# Nail gun fun



## RobertCDF (Aug 18, 2005)

Here was my fun for today. 




Just be careful out there folks.


----------



## Chris Johnson (Apr 19, 2007)

but is it worth 3.4M?


----------



## Cole (Aug 27, 2004)

Wow!


----------



## neolitic (Apr 20, 2006)

If you follow the blue street signs with the big white "H" they will lead you to a building full of people who can take care of such things.


----------



## oldfrt (Oct 10, 2007)

Oh Yea,
I remember that feeling.Two days before my wedding,roofing nail in my thumb,big bloody bandage during the ceremony.
That's a hard one to watch till the end.

Thanks for the memory,Robert


----------



## Kent Whitten (Mar 24, 2006)

I was cringing watching that. Was that you? Or your worker? Or just find that on you tube?


----------



## Cole (Aug 27, 2004)

framerman said:


> I was cringing watching that. Was that you? Or your worker? Or just find that on you tube?


Your not the only one, I could barely get through it!


----------



## A.W.Davis (Oct 17, 2006)

Owwwwwwwwwwwwwwwwwwwwwww


----------



## RobertCDF (Aug 18, 2005)

That was me. My employee was the one cutting the nail shorter. I was hope to cut it short enough to pull it out by the head. Since that did not happen pushing it back to cut the head was the other option.


----------



## jmic (Dec 10, 2005)

RobertCDF said:


> That was me.
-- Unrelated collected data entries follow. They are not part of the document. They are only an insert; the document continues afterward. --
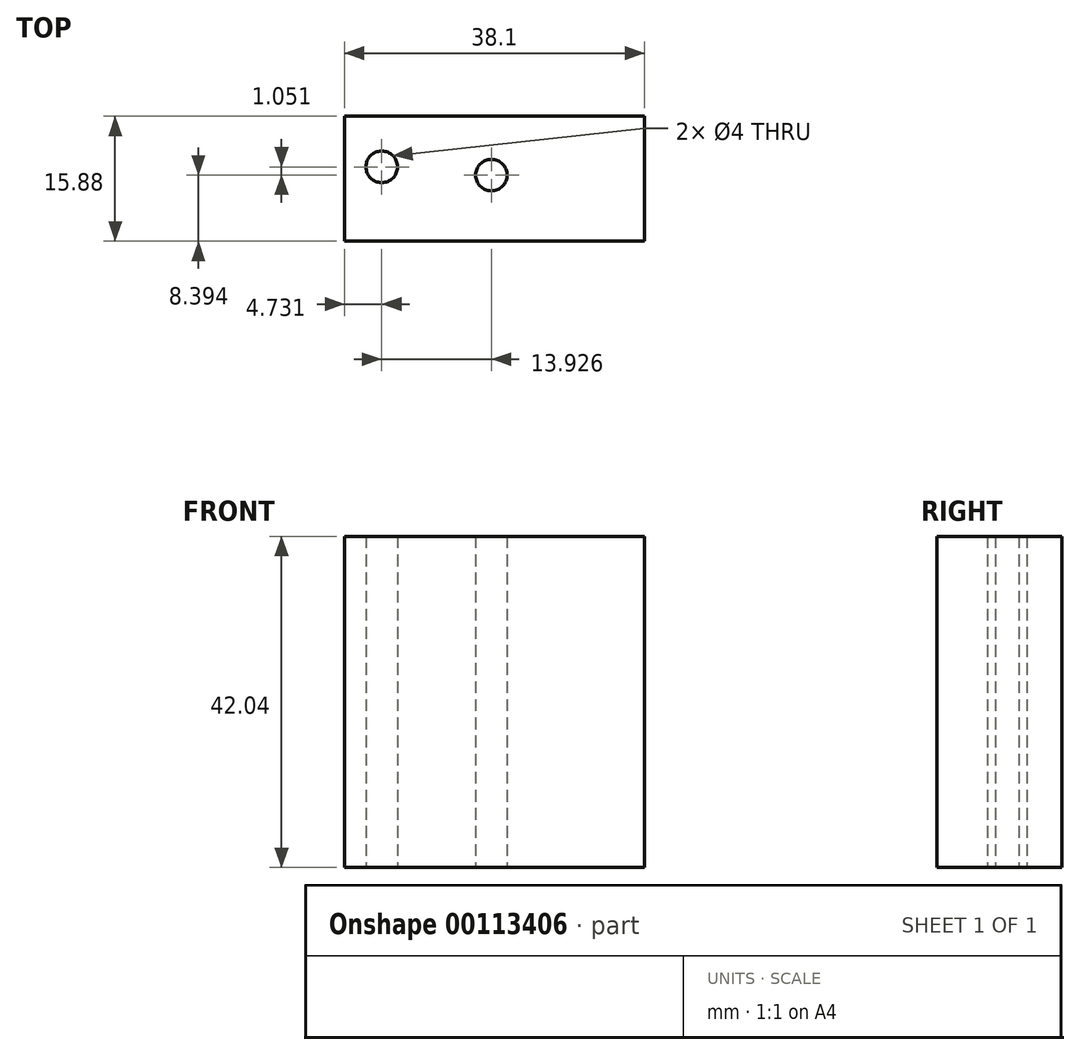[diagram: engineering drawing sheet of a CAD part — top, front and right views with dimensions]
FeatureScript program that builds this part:
annotation { "Feature Type Name" : "Feature", "Feature Type Description" : "" }
export const myFeature = defineFeature(function(context is Context, id is Id, definition is map)
    precondition{}
    {
        {
            var Q0;
            Q0=qCreatedBy(makeId("Front.planeOp"),FACE);
            var sketch = newSketch(context, id + "F0", { "sketchPlane" : qUnion([Q0])});
            skLineSegment(sketch, "E0.bottom", {"start": v(11.56, 0) * mm, "end": v(-26.54, 0) * mm});
            skLineSegment(sketch, "E0.top", {"start": v(11.56, 42.04) * mm, "end": v(-26.54, 42.04) * mm});
            skLineSegment(sketch, "E0.left", {"start": v(11.56, 0) * mm, "end": v(11.56, 42.04) * mm});
            skLineSegment(sketch, "E0.right", {"start": v(-26.54, 0) * mm, "end": v(-26.54, 42.04) * mm});
            skSolve(sketch);
        }
        {
            var Q0;
            Q0=makeQuery(id+"F0.imprint","IMPRINT",FACE,{"disambiguationData":[TD([[makeQuery(id+"F0.imprint","IMPRINT",EDGE,{"derivedFrom":sQuery(id+"F0.wireOp",EDGE,"E0.bottom")}),-1.0]])]});
            extrude(context, id + "F1", {"entities" : qUnion([Q0]), "depth" : 15.88 * mm});
        }
        {
            var Q0;
            Q0=makeQuery(id+"F1.opExtrude","SWEPT_FACE",FACE,{"disambiguationData":[OSD([sQuery(id+"F0.wireOp",EDGE,"E0.bottom")])]});
            var sketch = newSketch(context, id + "F2", { "sketchPlane" : qUnion([Q0])});
            skCircle(sketch, "E1", {"center": v(-21.8, 6.43) * mm, "radius": 3.94 * mm});
            skCircle(sketch, "E2", {"center": v(-7.88, 7.49) * mm, "radius": 4.24 * mm});
            skSolve(sketch);
        }
        {
            var Q0;
            Q0=sQuery(id+"F2.wireOp",VERTEX,"E2.center");
            var Q1;
            Q1=sQuery(id+"F2.wireOp",VERTEX,"E1.center");
            var Q2;
            Q2=makeQuery(id+"F1.opExtrude","SWEPT_BODY",BODY,{"disambiguationData":[OSD([sQuery(id+"F0.wireOp",EDGE,"E0.bottom"),sQuery(id+"F0.wireOp",EDGE,"E0.top"),sQuery(id+"F0.wireOp",EDGE,"E0.left"),sQuery(id+"F0.wireOp",EDGE,"E0.right")])]});
            hole(context, id + "F3", {"style" : HoleStyle.SIMPLE, "endStyle" : HoleEndStyle.THROUGH, "holeDiameter" : 4 * mm, "locations" : qUnion([Q0, Q1]), "scope" : qUnion([Q2]), "isTappedThrough" : true});
        }
    });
My employee was the one cutting the nail shorter. I was hope to cut it short enough to pull it out by the head. Since that did not happen pushing it back to cut the head was the other option.


He couldn't find anything duller to cut it with ? :laughing:


----------



## oldfrt (Oct 10, 2007)

*He couldn't find anything duller to cut it with ? :laughing:

*Sawsall would of worked great!
Yeeeeeeeeow!


----------



## tgeb (Feb 9, 2006)

jmic said:


> He couldn't find anything duller to cut it with ? :laughing:


Yeah man, I would have cut it close to the skin on both sides with angle cutters and left it in there.


----------



## mikey48 (Sep 22, 2007)

Hard to get through, I was making mitered joints today and trying to nail MDF without splitting it and not nailing myself to the miter.


----------



## dkillianjr (Aug 28, 2006)

tgeb said:


> Yeah man, I would have cut it close to the skin on both sides with angle cutters and left it in there.


Ya me too :laughing: Aww I almost passed out just watching the video. Holy Crap!!



Dave


----------



## RobertCDF (Aug 18, 2005)

Last time I shot myself I told myself "next time I shoot myself I am going to put a piece of jewelry in it and call it a piercing". But I decided this time would be bad since it went through the fingernail. Maybe there wont be a next time so I wont have to worry about it.


----------



## A.W.Davis (Oct 17, 2006)

Did the nail penetrated your finger bone?


----------



## MinConst (Oct 16, 2004)

awww geesh that was bad. I had to scroll down for a second. Man if thats the second time give the guns to your employees! That must hurt still.


----------



## RobertCDF (Aug 18, 2005)

First time I ever shot myself it was with a framing gun (12D smooth) 
This time around just a 2 1/2" 16 ga finish nail. (same thumb as the framer gun) 
First time was a double fire... Same thing. Just pull it out with a pair of pliers. 
This time I dont know what happened. I just remeber saying "well thats in my thumb" 

I did not penetrate the bone... I think it hit it and curled (good thing for cheap nails eh?) Being that it went through the finger nail makes me think it will hurt for a long while. The hole in the finger is almost closed already (I did it around noon) My body is used to having to heal fast because I dont slow down for it.


----------



## Kent Whitten (Mar 24, 2006)

you're young, just wait. you need to keep your fingers out of the way dude. I've never shot myself that bad. Stapled the tip of my big toe once, that's about it. don't ask how I did it.


----------



## RobertCDF (Aug 18, 2005)

Well today I managed to hit the thumb with a hammer. Not smashed hit... just grazed it while setting a nail... Lots of fun.


----------